Walking around these works, one may notice some protagonists (the shepherd, the rider, and a mysterious boy wearing the same simple outfit) and symbols (the sun, the shell, the peregrine) recur in both two-dimensional and three-dimensional works like a duet that complement one another. This dialogue between artworks in different mediums is a significant development in recent years as the artist invested her time and energy considerably in painting. Today, Dumon's sculpture and painting respond in form and depth.
In the captivating gouache paintings, although we do not know what is the story behind each work, we are attracted, perhaps by the mesmerizing dancing aurora that lights up the field in Demain, dès l'aube, or by the palpable warmth of the swirling snow that coated the bonding moment between the boy and the horse in Snow Coat and Moon Horse. And we seem to know how vulnerable the man must feel without seeing his face in Shepherd’s Coat. On second thought, perhaps it was us who were caught in a susceptible moment under the artist’s uncanny ability to transform emotions with images.
And this ability applies equally, if not more, in her fascinating monumental sculptures. When circling each work to get a whole look, it feels almost surreal as the lighting on the smooth contour made of wire mesh shifts with our footsteps. Unconsciously, we fulfilled the artist's idea of turning the viewing process into a performance. Upon closer scrutiny, one may find it hard to believe that all these large-scale works were hand sculpted with simple tools by one person, and more surprisingly, that we are caught by a complexity of emotions that do not seemingly belong to this cold, coarse, hollow material.
No doubt, what is depicted here has its roots in myths and legends, some more symbolic than others. Dumon turned herself towards these stories at a very young age for the same reason people have been telling them for centuries — to cope with the unexpected, the unknown that we have to face in our lives. Every civilization has its own myths and legends. This creativity, both unique and universal, is in a way similar to art. Today, this mythical touch is not only a source of inspiration or a way of answering questions but also part of the artist’s proper methodology.
Creating her own myths also allows the artist to freely embrace connotations, imagery and symbols that extend beyond the mundane world. In this exhibition, the notion of “journey” and “dawn” has been broadly explored through imageries and symbols interrelated like a series of chemical reactions. For example, “The Peregrine”, a long-distance migrant falcon, has been integrated into the representation of travelling, the longing for destination and freedom. The word “peregrine” means wanderer, and it is the origin of the word “pilgrim”, which opens new paths to those sacred journeys in the Good Shepherd, the Birth of the Pilgrim, as well as the quest for hope, guidance and protection in general.

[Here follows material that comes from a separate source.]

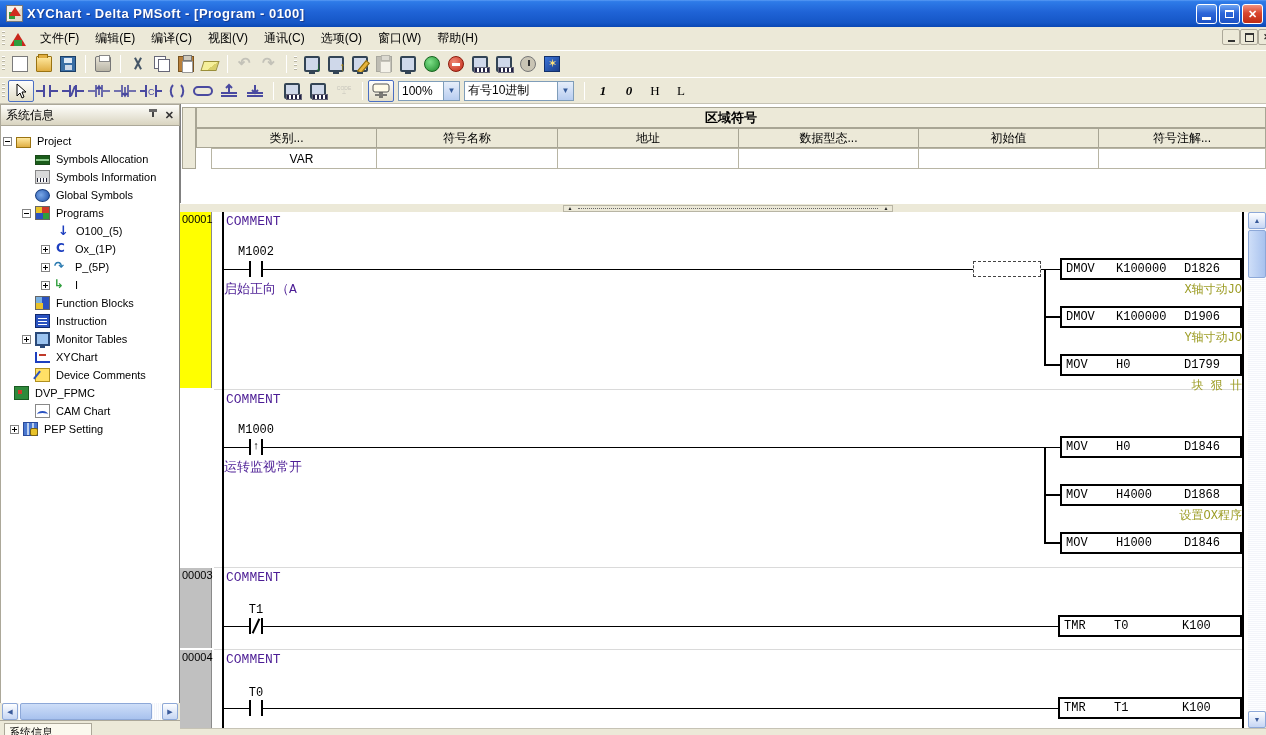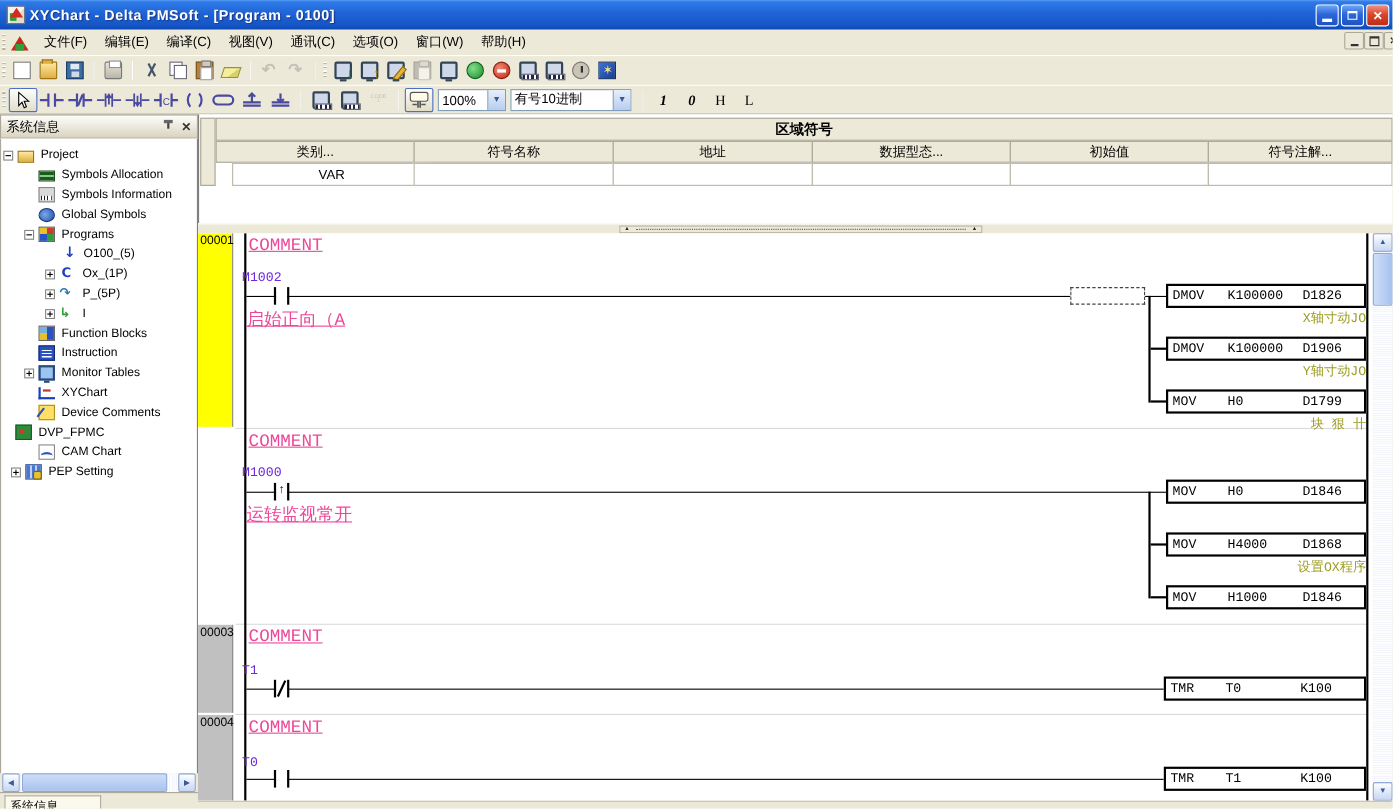"COMMENT" .cmt { color: #ec4899 -> #4c1d95; font-size: 16px -> 13px; text-decoration: underline -> none }
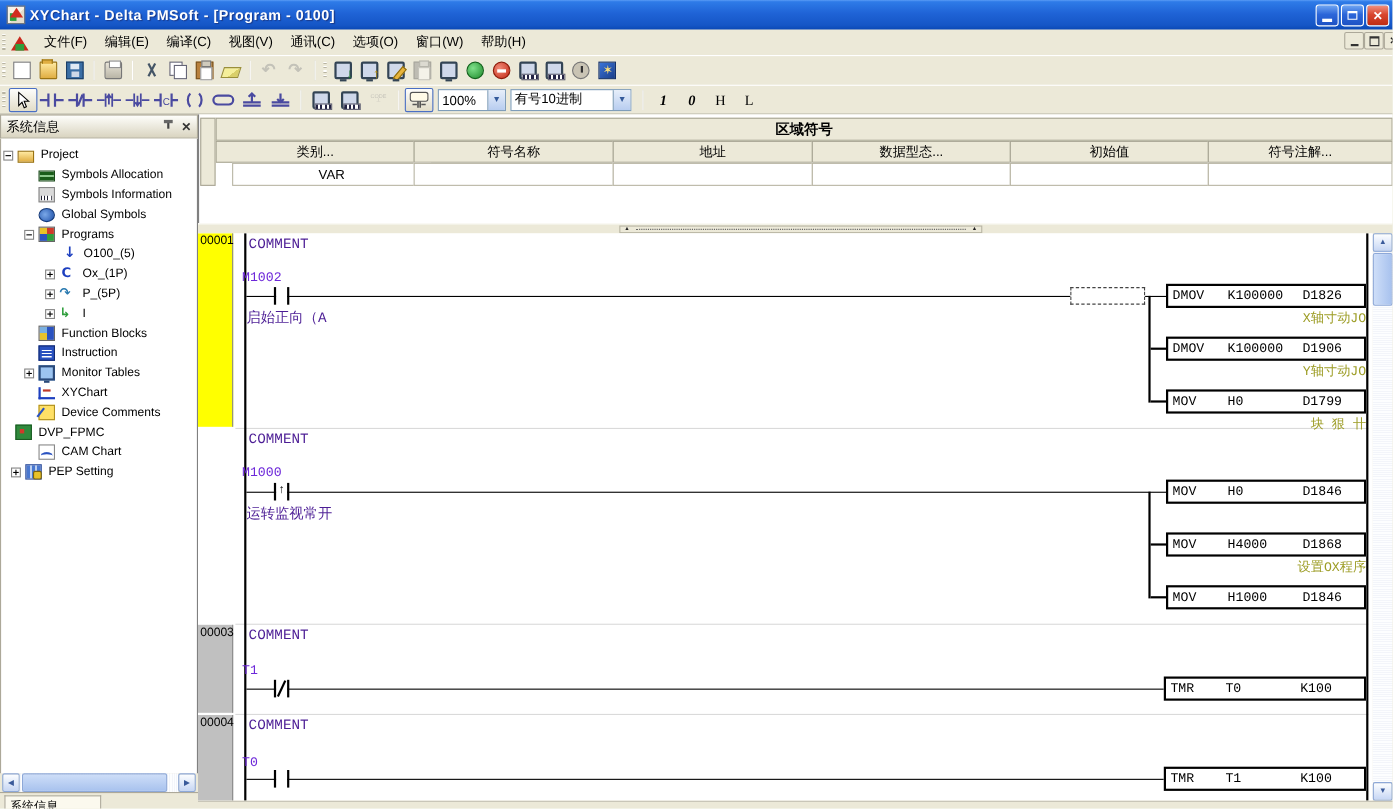"M1002" .clabel { color: #6d28d9 -> #000000; text-align: left -> center }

Another essential component that ties these insights together is the protagonist's garment. This newly explored element has become another development that takes her work to new possibilities. The cloak shares a similar connotation as the shell — one that envelopes and protects, while comparing its drapes lifting by the wind to the spreading wings, thus taking us back to the peregrine. There are more associated networks like this throughout the exhibition. We can only marvel at how these symbols and ideas are morphologically connected, both linguistically and biologically speaking.
This journey, both physical and spiritual, is for the artist and the viewers as we gradually emerge from the haze of the COVID-19 pandemic while facing a volatile global situation. It reminds us of the inextricable connection between our perceptions and emotions. And sometimes, the best way to cope with difficulty is to set it free in our imagination.